The Treasury Department has set a new deadline of March 21 for millions of businesses to comply with a reporting requirement under the Corporate Transparency Act (CTA) after a court ruling allowed enforcement to proceed. The measure, designed to prevent financial crimes, mandates that businesses disclose information about individuals who own or control them.
Congress enacted the CTA in 2021 to curb illicit activities conducted through shell companies and opaque ownership structures. However, legal battles have created confusion for businesses, with shifting deadlines and temporary court injunctions delaying enforcement.
The U.S. District Court for the Eastern District of Texas lifted a nationwide injunction on February 18, clearing the way for the Financial Crimes Enforcement Network (FinCEN), a division of the Treasury, to enforce the law.

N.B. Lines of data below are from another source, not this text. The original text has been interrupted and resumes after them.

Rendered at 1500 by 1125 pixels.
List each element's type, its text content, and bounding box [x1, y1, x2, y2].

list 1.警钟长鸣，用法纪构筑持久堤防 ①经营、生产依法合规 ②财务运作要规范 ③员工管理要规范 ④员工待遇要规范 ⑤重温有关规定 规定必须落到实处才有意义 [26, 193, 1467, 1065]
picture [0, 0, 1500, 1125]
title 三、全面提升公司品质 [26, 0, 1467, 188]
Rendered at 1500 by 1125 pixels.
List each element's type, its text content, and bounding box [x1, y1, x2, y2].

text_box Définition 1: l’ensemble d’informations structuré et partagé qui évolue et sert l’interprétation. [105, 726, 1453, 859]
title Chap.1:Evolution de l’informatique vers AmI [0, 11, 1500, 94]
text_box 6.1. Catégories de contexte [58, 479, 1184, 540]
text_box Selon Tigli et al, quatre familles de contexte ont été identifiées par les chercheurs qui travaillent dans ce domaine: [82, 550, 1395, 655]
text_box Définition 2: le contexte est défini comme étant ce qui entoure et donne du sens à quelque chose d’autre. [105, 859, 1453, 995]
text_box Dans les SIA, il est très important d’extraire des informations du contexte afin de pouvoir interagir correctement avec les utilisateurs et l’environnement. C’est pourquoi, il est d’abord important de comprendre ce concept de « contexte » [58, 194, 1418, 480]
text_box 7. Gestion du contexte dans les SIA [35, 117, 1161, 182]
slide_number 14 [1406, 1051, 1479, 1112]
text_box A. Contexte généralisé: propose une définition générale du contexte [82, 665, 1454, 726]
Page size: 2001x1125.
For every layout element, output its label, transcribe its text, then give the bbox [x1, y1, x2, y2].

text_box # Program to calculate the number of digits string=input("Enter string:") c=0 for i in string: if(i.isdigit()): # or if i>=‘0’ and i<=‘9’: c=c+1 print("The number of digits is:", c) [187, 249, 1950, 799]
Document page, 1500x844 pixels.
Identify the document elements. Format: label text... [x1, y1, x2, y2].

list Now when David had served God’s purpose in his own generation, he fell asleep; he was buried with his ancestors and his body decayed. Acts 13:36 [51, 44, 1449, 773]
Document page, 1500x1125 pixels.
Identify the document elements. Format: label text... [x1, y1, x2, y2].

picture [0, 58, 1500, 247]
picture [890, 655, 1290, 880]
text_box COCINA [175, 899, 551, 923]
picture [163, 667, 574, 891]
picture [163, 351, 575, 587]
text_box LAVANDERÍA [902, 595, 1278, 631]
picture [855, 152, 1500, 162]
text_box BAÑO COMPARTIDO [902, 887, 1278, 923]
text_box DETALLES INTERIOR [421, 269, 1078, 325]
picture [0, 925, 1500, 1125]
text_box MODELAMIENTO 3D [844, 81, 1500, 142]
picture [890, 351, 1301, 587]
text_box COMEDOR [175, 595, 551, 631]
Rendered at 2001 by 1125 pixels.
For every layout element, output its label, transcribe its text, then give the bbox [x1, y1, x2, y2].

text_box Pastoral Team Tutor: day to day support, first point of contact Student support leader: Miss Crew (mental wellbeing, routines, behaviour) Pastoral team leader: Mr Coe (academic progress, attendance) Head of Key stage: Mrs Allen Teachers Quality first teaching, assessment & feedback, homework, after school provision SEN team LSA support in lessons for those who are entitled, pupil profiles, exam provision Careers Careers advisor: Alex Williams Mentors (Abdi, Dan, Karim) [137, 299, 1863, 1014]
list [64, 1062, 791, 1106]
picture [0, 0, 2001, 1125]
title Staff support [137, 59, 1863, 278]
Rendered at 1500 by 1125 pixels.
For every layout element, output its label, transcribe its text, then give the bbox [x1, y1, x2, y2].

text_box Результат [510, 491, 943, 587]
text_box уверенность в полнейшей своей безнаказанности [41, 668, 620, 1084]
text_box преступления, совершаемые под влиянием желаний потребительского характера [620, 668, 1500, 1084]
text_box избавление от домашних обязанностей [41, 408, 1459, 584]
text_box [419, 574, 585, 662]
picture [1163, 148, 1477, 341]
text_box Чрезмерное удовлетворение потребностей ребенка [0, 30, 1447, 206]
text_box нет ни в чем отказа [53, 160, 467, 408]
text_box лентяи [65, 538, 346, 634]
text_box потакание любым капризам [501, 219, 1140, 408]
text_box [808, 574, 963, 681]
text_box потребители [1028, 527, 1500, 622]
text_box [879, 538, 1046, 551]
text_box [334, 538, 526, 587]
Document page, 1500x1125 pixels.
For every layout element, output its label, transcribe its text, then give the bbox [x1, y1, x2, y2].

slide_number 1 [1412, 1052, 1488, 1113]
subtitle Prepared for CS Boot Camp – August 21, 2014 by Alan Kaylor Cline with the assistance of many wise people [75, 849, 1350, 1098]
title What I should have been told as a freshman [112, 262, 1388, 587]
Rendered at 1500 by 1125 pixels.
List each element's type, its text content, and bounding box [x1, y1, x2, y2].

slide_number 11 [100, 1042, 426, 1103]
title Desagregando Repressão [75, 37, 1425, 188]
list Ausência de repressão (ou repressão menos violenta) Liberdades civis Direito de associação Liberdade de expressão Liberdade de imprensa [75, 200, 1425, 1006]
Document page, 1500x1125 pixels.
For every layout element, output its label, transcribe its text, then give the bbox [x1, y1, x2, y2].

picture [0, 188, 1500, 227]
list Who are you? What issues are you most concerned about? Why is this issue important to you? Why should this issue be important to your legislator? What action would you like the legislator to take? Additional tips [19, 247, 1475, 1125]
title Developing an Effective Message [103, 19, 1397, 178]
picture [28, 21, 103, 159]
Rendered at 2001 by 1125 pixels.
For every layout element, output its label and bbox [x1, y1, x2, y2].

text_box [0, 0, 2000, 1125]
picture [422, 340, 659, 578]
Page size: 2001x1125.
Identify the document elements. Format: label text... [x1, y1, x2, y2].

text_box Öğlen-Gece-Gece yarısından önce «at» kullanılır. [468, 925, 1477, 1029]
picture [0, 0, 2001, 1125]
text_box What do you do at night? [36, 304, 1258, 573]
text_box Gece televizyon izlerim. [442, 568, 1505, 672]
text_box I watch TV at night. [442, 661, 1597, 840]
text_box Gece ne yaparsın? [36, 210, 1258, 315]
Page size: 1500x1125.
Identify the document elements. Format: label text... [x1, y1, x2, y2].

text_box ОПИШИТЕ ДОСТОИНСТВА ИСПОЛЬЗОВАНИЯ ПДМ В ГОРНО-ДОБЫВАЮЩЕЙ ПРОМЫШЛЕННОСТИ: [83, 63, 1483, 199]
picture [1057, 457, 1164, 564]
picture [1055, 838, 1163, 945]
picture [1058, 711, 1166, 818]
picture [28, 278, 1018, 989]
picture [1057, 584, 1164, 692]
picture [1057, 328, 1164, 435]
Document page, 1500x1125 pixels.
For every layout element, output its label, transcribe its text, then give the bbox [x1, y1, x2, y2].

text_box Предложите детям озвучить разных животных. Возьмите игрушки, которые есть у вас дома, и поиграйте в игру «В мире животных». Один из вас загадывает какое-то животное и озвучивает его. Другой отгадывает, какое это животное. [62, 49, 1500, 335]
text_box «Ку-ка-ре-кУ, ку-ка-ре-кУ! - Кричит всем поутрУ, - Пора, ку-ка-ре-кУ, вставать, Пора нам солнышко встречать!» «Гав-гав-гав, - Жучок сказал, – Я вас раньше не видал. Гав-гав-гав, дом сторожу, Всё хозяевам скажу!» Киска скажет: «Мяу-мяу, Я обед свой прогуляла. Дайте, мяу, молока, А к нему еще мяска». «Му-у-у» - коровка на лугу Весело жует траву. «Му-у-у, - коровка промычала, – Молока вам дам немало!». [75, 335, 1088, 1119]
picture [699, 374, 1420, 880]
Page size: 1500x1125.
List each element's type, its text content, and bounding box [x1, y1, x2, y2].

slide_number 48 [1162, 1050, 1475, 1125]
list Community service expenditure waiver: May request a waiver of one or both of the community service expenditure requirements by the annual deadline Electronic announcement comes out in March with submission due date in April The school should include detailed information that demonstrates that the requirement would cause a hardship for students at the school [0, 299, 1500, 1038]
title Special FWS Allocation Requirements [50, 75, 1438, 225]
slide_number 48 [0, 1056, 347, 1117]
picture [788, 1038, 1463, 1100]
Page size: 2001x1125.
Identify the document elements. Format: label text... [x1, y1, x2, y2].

With this ruling, approximately 32.6 million businesses, including corporations and limited liability companies, must submit beneficial ownership information (BOI) reports or face penalties.
Failure to comply could result in civil fines of up to $591 per day, criminal penalties of up to $10,000, and potential imprisonment for up to two years.
Despite the reinstated deadline, FinCEN left open the possibility of further extensions, stating that it will provide updates if additional time is needed for compliance. The agency also clarified that enforcement will prioritize businesses posing significant national security risks rather than targeting small businesses indiscriminately.
With less than a month remaining, businesses must ensure compliance to avoid penalties, while ongoing legal challenges may still impact enforcement.